**Brief**
Within the entries underneath, how many lines include the string "apartamento"? State only the number.

Saved data entries
=-=-=

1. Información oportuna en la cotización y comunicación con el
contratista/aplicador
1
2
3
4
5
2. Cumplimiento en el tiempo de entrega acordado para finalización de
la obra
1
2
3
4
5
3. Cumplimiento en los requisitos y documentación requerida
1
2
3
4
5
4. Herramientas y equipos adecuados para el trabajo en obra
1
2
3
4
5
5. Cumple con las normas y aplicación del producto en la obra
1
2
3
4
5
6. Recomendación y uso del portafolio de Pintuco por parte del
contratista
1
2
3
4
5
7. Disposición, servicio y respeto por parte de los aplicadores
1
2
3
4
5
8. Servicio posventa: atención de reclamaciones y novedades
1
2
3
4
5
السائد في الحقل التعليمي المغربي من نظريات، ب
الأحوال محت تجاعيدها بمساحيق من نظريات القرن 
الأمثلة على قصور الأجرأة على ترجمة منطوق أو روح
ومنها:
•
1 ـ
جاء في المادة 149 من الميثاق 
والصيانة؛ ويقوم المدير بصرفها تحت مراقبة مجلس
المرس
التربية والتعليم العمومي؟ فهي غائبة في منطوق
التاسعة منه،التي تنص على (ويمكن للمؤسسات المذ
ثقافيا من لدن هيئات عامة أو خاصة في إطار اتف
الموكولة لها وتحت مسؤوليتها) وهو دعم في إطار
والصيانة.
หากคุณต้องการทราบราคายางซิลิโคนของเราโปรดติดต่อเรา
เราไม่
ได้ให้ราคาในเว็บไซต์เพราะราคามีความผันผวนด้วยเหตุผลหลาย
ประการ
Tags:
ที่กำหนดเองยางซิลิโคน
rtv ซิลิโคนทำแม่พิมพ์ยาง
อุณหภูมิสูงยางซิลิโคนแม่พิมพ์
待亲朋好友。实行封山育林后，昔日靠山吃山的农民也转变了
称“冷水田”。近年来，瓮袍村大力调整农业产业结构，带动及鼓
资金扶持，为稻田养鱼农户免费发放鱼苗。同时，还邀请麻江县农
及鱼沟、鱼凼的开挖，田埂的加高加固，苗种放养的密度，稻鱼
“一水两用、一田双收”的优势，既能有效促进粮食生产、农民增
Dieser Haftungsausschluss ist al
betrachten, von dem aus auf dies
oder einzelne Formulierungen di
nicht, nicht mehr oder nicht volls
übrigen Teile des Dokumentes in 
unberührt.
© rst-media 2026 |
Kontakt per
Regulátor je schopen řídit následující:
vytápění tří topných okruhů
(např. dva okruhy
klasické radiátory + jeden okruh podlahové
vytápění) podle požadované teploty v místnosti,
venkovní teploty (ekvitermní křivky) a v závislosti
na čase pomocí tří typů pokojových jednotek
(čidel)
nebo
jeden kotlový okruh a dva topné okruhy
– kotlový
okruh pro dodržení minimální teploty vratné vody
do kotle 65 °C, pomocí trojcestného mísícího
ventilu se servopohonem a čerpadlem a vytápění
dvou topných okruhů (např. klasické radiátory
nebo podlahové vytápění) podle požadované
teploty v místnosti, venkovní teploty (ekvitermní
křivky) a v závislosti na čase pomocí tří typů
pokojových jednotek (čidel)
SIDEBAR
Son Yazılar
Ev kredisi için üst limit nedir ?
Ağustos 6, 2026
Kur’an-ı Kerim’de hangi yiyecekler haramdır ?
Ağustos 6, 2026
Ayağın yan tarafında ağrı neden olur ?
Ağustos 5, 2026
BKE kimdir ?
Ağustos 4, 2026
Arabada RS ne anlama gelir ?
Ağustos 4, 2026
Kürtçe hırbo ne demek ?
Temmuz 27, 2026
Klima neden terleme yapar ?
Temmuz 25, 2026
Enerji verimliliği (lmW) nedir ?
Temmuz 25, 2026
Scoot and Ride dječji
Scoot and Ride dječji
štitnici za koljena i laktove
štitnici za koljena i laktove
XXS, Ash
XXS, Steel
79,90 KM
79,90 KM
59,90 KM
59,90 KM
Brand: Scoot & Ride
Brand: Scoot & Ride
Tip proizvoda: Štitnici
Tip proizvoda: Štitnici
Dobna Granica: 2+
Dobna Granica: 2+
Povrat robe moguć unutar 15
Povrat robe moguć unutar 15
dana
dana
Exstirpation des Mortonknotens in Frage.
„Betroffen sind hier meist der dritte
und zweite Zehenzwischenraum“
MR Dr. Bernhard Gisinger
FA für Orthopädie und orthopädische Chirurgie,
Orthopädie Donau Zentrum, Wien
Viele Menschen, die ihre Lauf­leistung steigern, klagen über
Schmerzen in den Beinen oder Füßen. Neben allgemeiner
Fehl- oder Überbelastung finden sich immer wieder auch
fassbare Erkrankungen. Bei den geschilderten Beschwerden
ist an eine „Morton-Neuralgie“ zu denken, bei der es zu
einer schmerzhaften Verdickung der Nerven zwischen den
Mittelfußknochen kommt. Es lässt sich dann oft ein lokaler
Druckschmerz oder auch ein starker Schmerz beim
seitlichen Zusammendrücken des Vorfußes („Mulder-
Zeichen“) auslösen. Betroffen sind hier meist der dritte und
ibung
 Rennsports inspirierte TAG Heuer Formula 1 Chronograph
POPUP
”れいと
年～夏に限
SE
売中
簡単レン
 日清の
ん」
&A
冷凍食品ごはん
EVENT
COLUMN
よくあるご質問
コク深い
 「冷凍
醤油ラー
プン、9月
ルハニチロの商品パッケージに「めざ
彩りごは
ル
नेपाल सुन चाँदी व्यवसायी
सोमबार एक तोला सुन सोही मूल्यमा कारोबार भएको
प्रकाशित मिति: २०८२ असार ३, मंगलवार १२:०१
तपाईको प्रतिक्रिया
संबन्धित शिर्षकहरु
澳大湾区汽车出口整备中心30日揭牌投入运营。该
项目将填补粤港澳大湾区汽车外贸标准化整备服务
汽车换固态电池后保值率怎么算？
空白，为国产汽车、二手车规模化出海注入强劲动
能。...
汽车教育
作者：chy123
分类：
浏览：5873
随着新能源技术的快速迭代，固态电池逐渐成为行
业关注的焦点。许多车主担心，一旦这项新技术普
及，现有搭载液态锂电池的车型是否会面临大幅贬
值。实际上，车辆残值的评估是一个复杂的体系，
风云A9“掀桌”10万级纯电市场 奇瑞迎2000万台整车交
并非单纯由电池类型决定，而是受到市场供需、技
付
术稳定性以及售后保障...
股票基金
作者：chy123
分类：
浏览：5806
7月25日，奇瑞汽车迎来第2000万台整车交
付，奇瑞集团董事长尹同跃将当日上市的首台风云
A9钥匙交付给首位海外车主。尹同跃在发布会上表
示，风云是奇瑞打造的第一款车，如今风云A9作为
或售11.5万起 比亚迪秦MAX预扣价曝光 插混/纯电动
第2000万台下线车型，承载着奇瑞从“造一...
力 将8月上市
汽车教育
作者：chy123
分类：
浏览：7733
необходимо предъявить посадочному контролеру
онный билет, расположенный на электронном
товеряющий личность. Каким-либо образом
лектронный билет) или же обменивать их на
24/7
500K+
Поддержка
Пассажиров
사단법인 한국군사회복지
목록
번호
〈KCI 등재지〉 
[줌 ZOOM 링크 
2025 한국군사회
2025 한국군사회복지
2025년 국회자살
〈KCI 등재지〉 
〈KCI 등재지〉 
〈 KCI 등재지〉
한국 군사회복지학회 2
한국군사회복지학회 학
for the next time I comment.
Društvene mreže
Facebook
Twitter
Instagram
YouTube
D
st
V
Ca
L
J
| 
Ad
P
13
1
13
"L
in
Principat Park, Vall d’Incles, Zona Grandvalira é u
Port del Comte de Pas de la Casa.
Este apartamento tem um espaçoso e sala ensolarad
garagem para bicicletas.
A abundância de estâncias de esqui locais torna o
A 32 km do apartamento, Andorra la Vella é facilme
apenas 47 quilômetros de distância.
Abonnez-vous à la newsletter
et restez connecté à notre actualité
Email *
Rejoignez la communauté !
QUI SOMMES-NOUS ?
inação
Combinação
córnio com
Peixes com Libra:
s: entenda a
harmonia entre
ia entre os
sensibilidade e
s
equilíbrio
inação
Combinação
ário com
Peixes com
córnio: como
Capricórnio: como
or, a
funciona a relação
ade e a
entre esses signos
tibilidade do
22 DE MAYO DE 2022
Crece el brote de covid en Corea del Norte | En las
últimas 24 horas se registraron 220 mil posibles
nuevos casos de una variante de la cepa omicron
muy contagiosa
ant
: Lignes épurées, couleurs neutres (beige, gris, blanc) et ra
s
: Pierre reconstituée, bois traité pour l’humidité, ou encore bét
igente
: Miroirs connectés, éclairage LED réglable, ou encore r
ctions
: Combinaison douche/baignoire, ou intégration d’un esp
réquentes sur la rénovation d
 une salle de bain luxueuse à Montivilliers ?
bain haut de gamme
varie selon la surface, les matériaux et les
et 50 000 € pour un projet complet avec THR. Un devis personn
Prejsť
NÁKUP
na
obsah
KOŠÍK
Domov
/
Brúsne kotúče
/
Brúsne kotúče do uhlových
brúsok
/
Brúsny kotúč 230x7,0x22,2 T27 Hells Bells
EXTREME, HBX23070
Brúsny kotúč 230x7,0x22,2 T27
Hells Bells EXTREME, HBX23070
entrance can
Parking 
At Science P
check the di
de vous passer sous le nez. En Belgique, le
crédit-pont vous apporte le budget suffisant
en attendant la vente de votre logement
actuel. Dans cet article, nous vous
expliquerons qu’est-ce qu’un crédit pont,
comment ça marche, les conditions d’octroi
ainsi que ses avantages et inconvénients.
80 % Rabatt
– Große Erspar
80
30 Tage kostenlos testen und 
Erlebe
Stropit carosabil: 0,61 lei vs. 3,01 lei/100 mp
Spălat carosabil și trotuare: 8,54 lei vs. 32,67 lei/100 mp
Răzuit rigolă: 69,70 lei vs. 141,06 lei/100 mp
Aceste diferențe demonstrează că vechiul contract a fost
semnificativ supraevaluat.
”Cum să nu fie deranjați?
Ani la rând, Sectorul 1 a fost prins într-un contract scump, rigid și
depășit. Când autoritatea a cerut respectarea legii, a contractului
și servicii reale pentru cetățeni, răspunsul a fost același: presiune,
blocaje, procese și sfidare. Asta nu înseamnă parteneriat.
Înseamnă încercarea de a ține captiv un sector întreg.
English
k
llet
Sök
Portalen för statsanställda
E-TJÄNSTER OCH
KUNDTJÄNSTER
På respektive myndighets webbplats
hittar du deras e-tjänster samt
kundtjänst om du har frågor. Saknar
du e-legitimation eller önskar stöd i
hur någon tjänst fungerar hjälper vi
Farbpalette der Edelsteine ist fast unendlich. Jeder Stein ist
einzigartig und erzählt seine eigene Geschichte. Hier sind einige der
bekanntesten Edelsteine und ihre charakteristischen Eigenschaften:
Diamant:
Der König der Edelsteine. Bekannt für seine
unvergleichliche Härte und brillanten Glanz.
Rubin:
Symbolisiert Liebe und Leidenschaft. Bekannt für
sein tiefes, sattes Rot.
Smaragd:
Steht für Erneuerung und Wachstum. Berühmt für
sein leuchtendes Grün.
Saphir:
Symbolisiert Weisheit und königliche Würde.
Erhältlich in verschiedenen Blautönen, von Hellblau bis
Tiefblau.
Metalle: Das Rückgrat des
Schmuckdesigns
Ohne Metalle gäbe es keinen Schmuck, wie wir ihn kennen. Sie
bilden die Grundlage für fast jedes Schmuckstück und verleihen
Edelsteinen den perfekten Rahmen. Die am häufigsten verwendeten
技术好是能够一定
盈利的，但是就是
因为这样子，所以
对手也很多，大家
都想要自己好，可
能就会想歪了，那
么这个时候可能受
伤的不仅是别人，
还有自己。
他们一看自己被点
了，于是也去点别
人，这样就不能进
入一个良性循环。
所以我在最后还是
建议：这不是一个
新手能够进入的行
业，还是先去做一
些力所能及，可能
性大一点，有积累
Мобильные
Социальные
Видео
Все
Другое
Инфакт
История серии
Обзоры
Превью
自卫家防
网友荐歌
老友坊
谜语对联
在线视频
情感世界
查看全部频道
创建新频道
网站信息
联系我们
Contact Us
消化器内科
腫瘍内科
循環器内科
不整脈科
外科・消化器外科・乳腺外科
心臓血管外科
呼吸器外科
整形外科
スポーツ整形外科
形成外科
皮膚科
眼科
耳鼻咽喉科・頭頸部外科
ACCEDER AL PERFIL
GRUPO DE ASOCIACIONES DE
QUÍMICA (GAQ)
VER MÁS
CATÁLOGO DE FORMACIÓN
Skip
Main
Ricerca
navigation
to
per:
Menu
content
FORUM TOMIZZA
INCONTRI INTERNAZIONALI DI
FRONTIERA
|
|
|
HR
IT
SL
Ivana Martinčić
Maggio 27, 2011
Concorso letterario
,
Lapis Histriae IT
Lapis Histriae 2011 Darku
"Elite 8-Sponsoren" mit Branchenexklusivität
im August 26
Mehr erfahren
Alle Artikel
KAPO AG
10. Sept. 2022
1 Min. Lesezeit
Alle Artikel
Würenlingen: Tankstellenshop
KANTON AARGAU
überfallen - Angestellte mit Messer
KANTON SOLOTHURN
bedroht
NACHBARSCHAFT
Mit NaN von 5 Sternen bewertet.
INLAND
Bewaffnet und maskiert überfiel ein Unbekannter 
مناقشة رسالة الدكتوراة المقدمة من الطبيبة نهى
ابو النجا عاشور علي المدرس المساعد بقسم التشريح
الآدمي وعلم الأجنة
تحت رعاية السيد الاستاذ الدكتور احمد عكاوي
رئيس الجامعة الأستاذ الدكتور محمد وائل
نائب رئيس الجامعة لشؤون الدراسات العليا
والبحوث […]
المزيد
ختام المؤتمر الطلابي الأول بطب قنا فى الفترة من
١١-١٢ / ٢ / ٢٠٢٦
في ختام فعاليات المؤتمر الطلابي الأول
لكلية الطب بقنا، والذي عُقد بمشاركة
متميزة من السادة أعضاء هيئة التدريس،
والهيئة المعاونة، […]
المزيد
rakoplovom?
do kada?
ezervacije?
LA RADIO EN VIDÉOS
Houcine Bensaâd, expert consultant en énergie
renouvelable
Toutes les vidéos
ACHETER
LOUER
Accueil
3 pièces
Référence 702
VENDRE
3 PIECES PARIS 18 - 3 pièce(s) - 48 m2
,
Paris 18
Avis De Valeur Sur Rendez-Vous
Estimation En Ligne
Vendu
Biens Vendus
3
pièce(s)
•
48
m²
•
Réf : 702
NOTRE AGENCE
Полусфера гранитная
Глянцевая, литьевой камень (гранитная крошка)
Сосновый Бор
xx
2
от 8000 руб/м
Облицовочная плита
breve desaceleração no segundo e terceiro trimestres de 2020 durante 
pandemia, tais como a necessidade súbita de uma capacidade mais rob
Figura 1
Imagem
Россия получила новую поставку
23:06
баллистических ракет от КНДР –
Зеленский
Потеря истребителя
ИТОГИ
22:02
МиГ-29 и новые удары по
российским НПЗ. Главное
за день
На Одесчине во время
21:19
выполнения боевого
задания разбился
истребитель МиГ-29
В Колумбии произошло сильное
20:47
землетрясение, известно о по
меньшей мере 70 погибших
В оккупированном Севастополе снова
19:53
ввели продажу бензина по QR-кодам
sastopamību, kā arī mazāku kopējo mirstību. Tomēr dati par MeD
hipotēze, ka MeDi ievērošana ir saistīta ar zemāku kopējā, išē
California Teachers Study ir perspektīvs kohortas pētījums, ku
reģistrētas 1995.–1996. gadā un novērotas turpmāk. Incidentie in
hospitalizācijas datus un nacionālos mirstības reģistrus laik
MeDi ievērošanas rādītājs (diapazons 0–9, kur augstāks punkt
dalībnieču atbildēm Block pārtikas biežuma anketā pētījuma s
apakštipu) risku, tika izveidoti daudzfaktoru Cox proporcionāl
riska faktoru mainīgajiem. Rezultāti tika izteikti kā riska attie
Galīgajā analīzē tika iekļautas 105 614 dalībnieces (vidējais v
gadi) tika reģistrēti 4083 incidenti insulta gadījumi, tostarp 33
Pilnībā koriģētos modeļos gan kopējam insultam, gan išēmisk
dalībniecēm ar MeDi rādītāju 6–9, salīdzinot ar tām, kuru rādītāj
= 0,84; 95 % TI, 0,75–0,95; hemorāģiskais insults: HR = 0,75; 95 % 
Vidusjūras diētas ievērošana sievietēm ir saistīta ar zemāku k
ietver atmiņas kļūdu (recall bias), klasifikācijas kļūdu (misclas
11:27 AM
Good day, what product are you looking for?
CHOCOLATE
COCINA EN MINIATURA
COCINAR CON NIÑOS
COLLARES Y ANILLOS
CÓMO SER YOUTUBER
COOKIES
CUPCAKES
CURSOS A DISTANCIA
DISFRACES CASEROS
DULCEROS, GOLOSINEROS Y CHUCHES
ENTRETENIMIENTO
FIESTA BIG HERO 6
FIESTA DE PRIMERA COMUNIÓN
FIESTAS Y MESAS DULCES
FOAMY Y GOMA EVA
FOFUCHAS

=-=-=

**Worked solution**
2